▸ Data extract:
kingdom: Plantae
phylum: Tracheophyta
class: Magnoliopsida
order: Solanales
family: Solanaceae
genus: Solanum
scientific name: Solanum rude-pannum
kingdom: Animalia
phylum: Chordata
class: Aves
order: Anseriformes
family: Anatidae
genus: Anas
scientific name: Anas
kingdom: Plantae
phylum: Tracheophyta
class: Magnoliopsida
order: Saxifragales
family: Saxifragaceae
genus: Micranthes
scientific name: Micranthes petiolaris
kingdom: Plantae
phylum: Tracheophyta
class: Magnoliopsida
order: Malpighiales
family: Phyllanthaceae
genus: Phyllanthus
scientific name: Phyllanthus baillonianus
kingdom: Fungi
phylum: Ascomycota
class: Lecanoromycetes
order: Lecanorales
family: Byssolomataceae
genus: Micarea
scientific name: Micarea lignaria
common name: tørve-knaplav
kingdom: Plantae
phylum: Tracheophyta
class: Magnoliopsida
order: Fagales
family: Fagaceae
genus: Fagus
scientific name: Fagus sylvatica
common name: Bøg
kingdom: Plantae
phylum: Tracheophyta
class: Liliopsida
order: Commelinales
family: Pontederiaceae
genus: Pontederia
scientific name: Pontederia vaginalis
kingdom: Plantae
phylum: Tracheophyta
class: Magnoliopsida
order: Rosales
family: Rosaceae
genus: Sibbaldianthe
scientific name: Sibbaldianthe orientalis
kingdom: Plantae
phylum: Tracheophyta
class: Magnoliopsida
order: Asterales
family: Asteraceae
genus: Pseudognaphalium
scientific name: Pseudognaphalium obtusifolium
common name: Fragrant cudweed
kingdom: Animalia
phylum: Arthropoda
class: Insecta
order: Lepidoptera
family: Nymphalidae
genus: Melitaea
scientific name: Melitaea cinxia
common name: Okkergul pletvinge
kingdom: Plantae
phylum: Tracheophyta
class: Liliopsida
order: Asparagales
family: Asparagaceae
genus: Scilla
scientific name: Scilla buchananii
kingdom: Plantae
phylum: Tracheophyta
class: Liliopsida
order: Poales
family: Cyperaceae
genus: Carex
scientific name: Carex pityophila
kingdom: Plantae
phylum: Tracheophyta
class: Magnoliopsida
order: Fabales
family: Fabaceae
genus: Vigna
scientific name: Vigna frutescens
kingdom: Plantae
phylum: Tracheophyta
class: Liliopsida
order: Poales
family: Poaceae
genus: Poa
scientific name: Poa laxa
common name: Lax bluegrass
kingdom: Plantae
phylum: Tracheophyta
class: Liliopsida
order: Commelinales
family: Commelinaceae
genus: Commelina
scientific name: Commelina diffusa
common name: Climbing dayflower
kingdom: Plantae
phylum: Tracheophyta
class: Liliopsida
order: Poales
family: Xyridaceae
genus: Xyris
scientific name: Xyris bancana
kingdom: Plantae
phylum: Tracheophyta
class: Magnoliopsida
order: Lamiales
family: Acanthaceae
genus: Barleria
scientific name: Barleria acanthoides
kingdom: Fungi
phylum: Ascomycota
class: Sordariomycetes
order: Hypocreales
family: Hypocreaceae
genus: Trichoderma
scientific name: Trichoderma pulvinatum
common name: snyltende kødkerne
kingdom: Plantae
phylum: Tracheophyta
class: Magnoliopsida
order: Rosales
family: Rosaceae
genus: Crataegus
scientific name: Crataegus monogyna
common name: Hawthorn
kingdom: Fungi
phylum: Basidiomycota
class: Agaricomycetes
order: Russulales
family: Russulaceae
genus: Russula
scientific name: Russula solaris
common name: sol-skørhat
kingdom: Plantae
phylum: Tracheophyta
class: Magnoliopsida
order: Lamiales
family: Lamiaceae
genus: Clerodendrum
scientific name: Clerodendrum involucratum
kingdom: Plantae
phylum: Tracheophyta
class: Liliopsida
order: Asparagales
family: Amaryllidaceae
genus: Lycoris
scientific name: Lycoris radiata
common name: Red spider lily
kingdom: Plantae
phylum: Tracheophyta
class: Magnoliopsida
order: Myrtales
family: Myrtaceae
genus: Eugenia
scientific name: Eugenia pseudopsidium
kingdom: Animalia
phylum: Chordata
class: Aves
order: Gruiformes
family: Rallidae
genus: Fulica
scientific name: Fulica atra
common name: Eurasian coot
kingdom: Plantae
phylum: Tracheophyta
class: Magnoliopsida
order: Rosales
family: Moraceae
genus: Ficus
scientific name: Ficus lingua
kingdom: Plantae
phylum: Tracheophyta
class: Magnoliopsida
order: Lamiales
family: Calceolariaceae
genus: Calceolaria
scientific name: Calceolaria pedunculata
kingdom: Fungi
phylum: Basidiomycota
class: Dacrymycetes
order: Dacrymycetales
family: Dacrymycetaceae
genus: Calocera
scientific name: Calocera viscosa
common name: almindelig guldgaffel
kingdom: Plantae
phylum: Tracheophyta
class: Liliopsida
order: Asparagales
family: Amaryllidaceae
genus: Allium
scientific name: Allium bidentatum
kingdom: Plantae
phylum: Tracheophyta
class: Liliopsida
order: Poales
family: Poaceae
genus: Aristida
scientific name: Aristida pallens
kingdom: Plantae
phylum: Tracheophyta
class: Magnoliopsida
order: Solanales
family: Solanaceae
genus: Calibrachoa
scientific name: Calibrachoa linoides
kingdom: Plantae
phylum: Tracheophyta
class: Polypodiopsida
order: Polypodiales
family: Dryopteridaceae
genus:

▸ Given task: Rewrite all the lines of the listing above as a single numbered list, omitting any blank lines.

▸ In response:
1. kingdom: Plantae
2. phylum: Tracheophyta
3. class: Magnoliopsida
4. order: Solanales
5. family: Solanaceae
6. genus: Solanum
7. scientific name: Solanum rude-pannum
8. kingdom: Animalia
9. phylum: Chordata
10. class: Aves
11. order: Anseriformes
12. family: Anatidae
13. genus: Anas
14. scientific name: Anas
15. kingdom: Plantae
16. phylum: Tracheophyta
17. class: Magnoliopsida
18. order: Saxifragales
19. family: Saxifragaceae
20. genus: Micranthes
21. scientific name: Micranthes petiolaris
22. kingdom: Plantae
23. phylum: Tracheophyta
24. class: Magnoliopsida
25. order: Malpighiales
26. family: Phyllanthaceae
27. genus: Phyllanthus
28. scientific name: Phyllanthus baillonianus
29. kingdom: Fungi
30. phylum: Ascomycota
31. class: Lecanoromycetes
32. order: Lecanorales
33. family: Byssolomataceae
34. genus: Micarea
35. scientific name: Micarea lignaria
36. common name: tørve-knaplav
37. kingdom: Plantae
38. phylum: Tracheophyta
39. class: Magnoliopsida
40. order: Fagales
41. family: Fagaceae
42. genus: Fagus
43. scientific name: Fagus sylvatica
44. common name: Bøg
45. kingdom: Plantae
46. phylum: Tracheophyta
47. class: Liliopsida
48. order: Commelinales
49. family: Pontederiaceae
50. genus: Pontederia
51. scientific name: Pontederia vaginalis
52. kingdom: Plantae
53. phylum: Tracheophyta
54. class: Magnoliopsida
55. order: Rosales
56. family: Rosaceae
57. genus: Sibbaldianthe
58. scientific name: Sibbaldianthe orientalis
59. kingdom: Plantae
60. phylum: Tracheophyta
61. class: Magnoliopsida
62. order: Asterales
63. family: Asteraceae
64. genus: Pseudognaphalium
65. scientific name: Pseudognaphalium obtusifolium
66. common name: Fragrant cudweed
67. kingdom: Animalia
68. phylum: Arthropoda
69. class: Insecta
70. order: Lepidoptera
71. family: Nymphalidae
72. genus: Melitaea
73. scientific name: Melitaea cinxia
74. common name: Okkergul pletvinge
75. kingdom: Plantae
76. phylum: Tracheophyta
77. class: Liliopsida
78. order: Asparagales
79. family: Asparagaceae
80. genus: Scilla
81. scientific name: Scilla buchananii
82. kingdom: Plantae
83. phylum: Tracheophyta
84. class: Liliopsida
85. order: Poales
86. family: Cyperaceae
87. genus: Carex
88. scientific name: Carex pityophila
89. kingdom: Plantae
90. phylum: Tracheophyta
91. class: Magnoliopsida
92. order: Fabales
93. family: Fabaceae
94. genus: Vigna
95. scientific name: Vigna frutescens
96. kingdom: Plantae
97. phylum: Tracheophyta
98. class: Liliopsida
99. order: Poales
100. family: Poaceae
101. genus: Poa
102. scientific name: Poa laxa
103. common name: Lax bluegrass
104. kingdom: Plantae
105. phylum: Tracheophyta
106. class: Liliopsida
107. order: Commelinales
108. family: Commelinaceae
109. genus: Commelina
110. scientific name: Commelina diffusa
111. common name: Climbing dayflower
112. kingdom: Plantae
113. phylum: Tracheophyta
114. class: Liliopsida
115. order: Poales
116. family: Xyridaceae
117. genus: Xyris
118. scientific name: Xyris bancana
119. kingdom: Plantae
120. phylum: Tracheophyta
121. class: Magnoliopsida
122. order: Lamiales
123. family: Acanthaceae
124. genus: Barleria
125. scientific name: Barleria acanthoides
126. kingdom: Fungi
127. phylum: Ascomycota
128. class: Sordariomycetes
129. order: Hypocreales
130. family: Hypocreaceae
131. genus: Trichoderma
132. scientific name: Trichoderma pulvinatum
133. common name: snyltende kødkerne
134. kingdom: Plantae
135. phylum: Tracheophyta
136. class: Magnoliopsida
137. order: Rosales
138. family: Rosaceae
139. genus: Crataegus
140. scientific name: Crataegus monogyna
141. common name: Hawthorn
142. kingdom: Fungi
143. phylum: Basidiomycota
144. class: Agaricomycetes
145. order: Russulales
146. family: Russulaceae
147. genus: Russula
148. scientific name: Russula solaris
149. common name: sol-skørhat
150. kingdom: Plantae
151. phylum: Tracheophyta
152. class: Magnoliopsida
153. order: Lamiales
154. family: Lamiaceae
155. genus: Clerodendrum
156. scientific name: Clerodendrum involucratum
157. kingdom: Plantae
158. phylum: Tracheophyta
159. class: Liliopsida
160. order: Asparagales
161. family: Amaryllidaceae
162. genus: Lycoris
163. scientific name: Lycoris radiata
164. common name: Red spider lily
165. kingdom: Plantae
166. phylum: Tracheophyta
167. class: Magnoliopsida
168. order: Myrtales
169. family: Myrtaceae
170. genus: Eugenia
171. scientific name: Eugenia pseudopsidium
172. kingdom: Animalia
173. phylum: Chordata
174. class: Aves
175. order: Gruiformes
176. family: Rallidae
177. genus: Fulica
178. scientific name: Fulica atra
179. common name: Eurasian coot
180. kingdom: Plantae
181. phylum: Tracheophyta
182. class: Magnoliopsida
183. order: Rosales
184. family: Moraceae
185. genus: Ficus
186. scientific name: Ficus lingua
187. kingdom: Plantae
188. phylum: Tracheophyta
189. class: Magnoliopsida
190. order: Lamiales
191. family: Calceolariaceae
192. genus: Calceolaria
193. scientific name: Calceolaria pedunculata
194. kingdom: Fungi
195. phylum: Basidiomycota
196. class: Dacrymycetes
197. order: Dacrymycetales
198. family: Dacrymycetaceae
199. genus: Calocera
200. scientific name: Calocera viscosa
201. common name: almindelig guldgaffel
202. kingdom: Plantae
203. phylum: Tracheophyta
204. class: Liliopsida
205. order: Asparagales
206. family: Amaryllidaceae
207. genus: Allium
208. scientific name: Allium bidentatum
209. kingdom: Plantae
210. phylum: Tracheophyta
211. class: Liliopsida
212. order: Poales
213. family: Poaceae
214. genus: Aristida
215. scientific name: Aristida pallens
216. kingdom: Plantae
217. phylum: Tracheophyta
218. class: Magnoliopsida
219. order: Solanales
220. family: Solanaceae
221. genus: Calibrachoa
222. scientific name: Calibrachoa linoides
223. kingdom: Plantae
224. phylum: Tracheophyta
225. class: Polypodiopsida
226. order: Polypodiales
227. family: Dryopteridaceae
228. genus:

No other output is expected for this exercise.